┏━━
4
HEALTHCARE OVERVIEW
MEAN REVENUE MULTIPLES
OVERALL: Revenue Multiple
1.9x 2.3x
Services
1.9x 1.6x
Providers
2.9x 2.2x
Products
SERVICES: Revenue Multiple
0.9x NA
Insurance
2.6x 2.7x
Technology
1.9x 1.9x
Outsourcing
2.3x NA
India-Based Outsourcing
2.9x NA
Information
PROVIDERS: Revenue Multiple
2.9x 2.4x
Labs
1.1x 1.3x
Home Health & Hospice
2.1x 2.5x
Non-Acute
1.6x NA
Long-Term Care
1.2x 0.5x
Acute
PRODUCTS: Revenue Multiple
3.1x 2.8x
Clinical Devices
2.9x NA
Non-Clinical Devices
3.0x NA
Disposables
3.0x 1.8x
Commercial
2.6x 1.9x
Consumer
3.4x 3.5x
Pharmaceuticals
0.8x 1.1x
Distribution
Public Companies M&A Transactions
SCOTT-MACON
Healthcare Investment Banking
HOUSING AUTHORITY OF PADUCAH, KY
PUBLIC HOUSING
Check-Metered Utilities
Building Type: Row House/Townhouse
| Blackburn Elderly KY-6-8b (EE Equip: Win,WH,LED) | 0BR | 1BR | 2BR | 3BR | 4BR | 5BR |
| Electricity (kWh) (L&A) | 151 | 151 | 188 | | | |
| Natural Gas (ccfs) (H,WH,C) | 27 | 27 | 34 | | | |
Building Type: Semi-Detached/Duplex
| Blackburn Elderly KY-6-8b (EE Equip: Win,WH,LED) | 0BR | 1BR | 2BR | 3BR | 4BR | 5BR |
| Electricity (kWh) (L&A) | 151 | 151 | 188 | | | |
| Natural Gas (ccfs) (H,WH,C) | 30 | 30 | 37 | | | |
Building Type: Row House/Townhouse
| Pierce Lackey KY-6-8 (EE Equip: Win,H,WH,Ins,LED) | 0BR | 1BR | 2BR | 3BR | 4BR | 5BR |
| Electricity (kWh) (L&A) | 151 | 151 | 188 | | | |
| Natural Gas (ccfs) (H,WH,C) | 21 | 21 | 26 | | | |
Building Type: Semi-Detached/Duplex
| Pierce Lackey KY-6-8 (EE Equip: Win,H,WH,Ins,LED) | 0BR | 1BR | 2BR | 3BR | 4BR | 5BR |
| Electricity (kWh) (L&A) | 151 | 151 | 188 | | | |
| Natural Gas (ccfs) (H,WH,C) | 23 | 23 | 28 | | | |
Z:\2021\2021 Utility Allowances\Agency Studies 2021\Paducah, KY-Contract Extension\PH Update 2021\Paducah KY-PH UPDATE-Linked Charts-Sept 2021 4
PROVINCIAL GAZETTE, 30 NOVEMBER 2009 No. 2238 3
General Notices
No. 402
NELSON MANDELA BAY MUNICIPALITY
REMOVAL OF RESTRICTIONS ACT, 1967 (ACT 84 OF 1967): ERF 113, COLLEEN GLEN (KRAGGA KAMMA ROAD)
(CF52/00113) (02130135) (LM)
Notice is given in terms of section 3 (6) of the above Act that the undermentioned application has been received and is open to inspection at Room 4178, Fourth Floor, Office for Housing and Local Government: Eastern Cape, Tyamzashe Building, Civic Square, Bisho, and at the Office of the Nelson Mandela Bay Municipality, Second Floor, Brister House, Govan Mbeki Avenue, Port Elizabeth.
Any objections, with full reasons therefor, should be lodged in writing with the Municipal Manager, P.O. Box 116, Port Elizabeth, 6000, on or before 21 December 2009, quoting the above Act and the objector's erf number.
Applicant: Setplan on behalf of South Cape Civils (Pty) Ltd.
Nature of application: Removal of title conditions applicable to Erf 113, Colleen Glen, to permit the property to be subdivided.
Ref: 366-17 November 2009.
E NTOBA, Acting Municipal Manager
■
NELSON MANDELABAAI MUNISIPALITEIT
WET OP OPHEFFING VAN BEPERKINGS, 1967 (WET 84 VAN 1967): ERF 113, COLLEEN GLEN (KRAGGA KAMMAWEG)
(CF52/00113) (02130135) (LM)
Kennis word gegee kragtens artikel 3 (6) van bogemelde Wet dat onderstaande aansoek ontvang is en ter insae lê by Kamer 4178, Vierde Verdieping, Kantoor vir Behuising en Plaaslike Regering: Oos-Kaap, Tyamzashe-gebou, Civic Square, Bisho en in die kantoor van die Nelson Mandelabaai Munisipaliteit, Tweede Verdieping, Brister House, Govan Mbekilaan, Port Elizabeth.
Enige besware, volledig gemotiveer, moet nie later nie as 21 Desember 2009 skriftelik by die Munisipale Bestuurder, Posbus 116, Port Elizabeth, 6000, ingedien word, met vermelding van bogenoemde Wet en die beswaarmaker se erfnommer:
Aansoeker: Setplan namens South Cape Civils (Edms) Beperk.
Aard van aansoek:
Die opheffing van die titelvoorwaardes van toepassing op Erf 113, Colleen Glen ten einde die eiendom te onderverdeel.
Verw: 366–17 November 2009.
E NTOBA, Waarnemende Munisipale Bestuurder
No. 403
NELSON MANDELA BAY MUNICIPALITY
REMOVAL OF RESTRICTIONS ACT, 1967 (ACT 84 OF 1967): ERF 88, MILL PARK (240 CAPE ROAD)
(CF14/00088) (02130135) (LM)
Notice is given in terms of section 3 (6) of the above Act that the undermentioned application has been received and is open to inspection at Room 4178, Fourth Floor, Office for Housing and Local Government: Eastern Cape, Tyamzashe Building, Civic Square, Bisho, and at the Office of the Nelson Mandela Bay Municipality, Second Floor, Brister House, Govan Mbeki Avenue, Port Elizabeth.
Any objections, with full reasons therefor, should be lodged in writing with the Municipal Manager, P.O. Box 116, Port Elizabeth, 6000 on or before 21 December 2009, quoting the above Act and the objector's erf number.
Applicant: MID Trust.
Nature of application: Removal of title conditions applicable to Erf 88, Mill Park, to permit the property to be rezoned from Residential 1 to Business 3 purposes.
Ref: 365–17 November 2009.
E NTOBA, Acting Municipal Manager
┗━━
• Exercise:
With the string "objector" as the key, filter the data above and show the lines that match.

• Answer to the problem:
Any objections, with full reasons therefor, should be lodged in writing with the Municipal Manager, P.O. Box 116, Port Elizabeth, 6000, on or before 21 December 2009, quoting the above Act and the objector's erf number.
Any objections, with full reasons therefor, should be lodged in writing with the Municipal Manager, P.O. Box 116, Port Elizabeth, 6000 on or before 21 December 2009, quoting the above Act and the objector's erf number.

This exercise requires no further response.